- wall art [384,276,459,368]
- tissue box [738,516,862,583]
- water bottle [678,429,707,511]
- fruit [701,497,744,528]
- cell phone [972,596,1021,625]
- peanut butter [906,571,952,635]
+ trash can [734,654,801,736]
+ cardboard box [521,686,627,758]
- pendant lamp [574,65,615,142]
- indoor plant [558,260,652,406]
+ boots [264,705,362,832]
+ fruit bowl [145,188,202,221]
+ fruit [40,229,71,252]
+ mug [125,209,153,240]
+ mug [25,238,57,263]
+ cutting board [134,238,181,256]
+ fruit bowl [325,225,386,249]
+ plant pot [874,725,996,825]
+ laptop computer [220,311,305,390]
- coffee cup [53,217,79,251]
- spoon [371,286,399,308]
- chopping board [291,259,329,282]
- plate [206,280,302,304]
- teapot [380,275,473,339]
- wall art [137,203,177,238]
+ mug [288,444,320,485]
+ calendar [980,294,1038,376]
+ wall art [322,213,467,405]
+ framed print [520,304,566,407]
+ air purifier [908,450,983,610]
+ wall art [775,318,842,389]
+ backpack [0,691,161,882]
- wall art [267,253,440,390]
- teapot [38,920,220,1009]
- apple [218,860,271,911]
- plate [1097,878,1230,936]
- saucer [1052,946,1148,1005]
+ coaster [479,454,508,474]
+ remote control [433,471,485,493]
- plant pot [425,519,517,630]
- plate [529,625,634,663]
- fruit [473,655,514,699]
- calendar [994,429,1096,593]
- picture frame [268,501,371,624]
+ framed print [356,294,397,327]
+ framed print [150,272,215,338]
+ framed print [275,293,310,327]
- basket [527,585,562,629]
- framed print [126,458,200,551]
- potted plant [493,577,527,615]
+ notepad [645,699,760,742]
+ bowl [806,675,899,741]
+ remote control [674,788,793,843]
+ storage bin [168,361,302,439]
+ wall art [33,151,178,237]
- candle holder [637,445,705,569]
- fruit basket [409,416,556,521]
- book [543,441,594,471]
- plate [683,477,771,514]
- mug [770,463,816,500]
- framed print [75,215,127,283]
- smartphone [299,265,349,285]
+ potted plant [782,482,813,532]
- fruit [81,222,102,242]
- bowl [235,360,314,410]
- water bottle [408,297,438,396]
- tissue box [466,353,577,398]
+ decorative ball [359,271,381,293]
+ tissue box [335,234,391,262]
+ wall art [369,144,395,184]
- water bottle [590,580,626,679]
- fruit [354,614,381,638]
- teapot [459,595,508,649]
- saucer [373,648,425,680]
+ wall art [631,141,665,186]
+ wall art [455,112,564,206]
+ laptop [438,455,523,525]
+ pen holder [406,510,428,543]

• _Exercise details_
Without altering a single character, write out every record above.

• _Solution for this exercise_
- wall art [384,276,459,368]
- tissue box [738,516,862,583]
- water bottle [678,429,707,511]
- fruit [701,497,744,528]
- cell phone [972,596,1021,625]
- peanut butter [906,571,952,635]
+ trash can [734,654,801,736]
+ cardboard box [521,686,627,758]
- pendant lamp [574,65,615,142]
- indoor plant [558,260,652,406]
+ boots [264,705,362,832]
+ fruit bowl [145,188,202,221]
+ fruit [40,229,71,252]
+ mug [125,209,153,240]
+ mug [25,238,57,263]
+ cutting board [134,238,181,256]
+ fruit bowl [325,225,386,249]
+ plant pot [874,725,996,825]
+ laptop computer [220,311,305,390]
- coffee cup [53,217,79,251]
- spoon [371,286,399,308]
- chopping board [291,259,329,282]
- plate [206,280,302,304]
- teapot [380,275,473,339]
- wall art [137,203,177,238]
+ mug [288,444,320,485]
+ calendar [980,294,1038,376]
+ wall art [322,213,467,405]
+ framed print [520,304,566,407]
+ air purifier [908,450,983,610]
+ wall art [775,318,842,389]
+ backpack [0,691,161,882]
- wall art [267,253,440,390]
- teapot [38,920,220,1009]
- apple [218,860,271,911]
- plate [1097,878,1230,936]
- saucer [1052,946,1148,1005]
+ coaster [479,454,508,474]
+ remote control [433,471,485,493]
- plant pot [425,519,517,630]
- plate [529,625,634,663]
- fruit [473,655,514,699]
- calendar [994,429,1096,593]
- picture frame [268,501,371,624]
+ framed print [356,294,397,327]
+ framed print [150,272,215,338]
+ framed print [275,293,310,327]
- basket [527,585,562,629]
- framed print [126,458,200,551]
- potted plant [493,577,527,615]
+ notepad [645,699,760,742]
+ bowl [806,675,899,741]
+ remote control [674,788,793,843]
+ storage bin [168,361,302,439]
+ wall art [33,151,178,237]
- candle holder [637,445,705,569]
- fruit basket [409,416,556,521]
- book [543,441,594,471]
- plate [683,477,771,514]
- mug [770,463,816,500]
- framed print [75,215,127,283]
- smartphone [299,265,349,285]
+ potted plant [782,482,813,532]
- fruit [81,222,102,242]
- bowl [235,360,314,410]
- water bottle [408,297,438,396]
- tissue box [466,353,577,398]
+ decorative ball [359,271,381,293]
+ tissue box [335,234,391,262]
+ wall art [369,144,395,184]
- water bottle [590,580,626,679]
- fruit [354,614,381,638]
- teapot [459,595,508,649]
- saucer [373,648,425,680]
+ wall art [631,141,665,186]
+ wall art [455,112,564,206]
+ laptop [438,455,523,525]
+ pen holder [406,510,428,543]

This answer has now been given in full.